Count the lines of the records that contain the string "записаться", treating uppercase and lowercase letters as different. Give only the number.
- - - - -
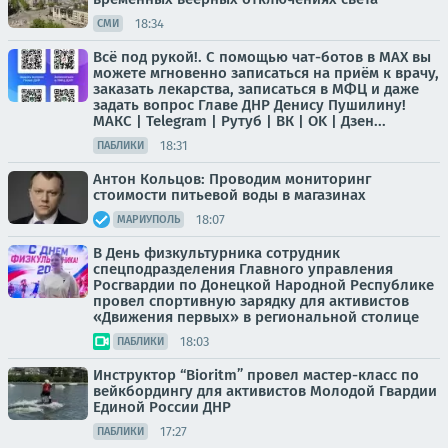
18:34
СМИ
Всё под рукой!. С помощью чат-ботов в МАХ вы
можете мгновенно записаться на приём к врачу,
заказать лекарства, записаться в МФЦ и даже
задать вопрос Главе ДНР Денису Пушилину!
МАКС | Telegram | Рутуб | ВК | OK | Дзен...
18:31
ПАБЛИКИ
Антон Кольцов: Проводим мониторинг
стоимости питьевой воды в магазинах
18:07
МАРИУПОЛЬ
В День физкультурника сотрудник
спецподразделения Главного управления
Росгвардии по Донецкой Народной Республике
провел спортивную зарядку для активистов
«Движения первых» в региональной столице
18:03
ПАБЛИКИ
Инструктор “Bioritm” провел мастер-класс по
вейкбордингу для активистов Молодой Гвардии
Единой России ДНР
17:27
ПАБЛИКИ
- - - - -
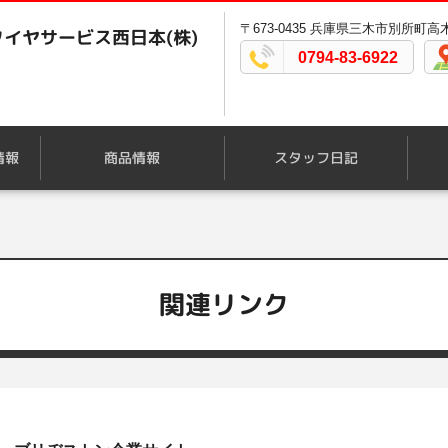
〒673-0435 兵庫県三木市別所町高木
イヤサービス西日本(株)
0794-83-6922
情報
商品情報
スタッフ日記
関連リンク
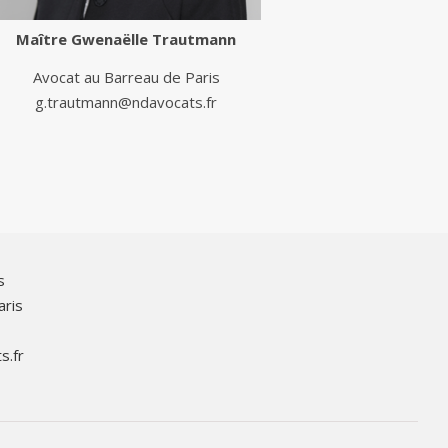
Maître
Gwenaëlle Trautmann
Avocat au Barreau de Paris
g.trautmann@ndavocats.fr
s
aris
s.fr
- - - - -
◆ **RESULT**
2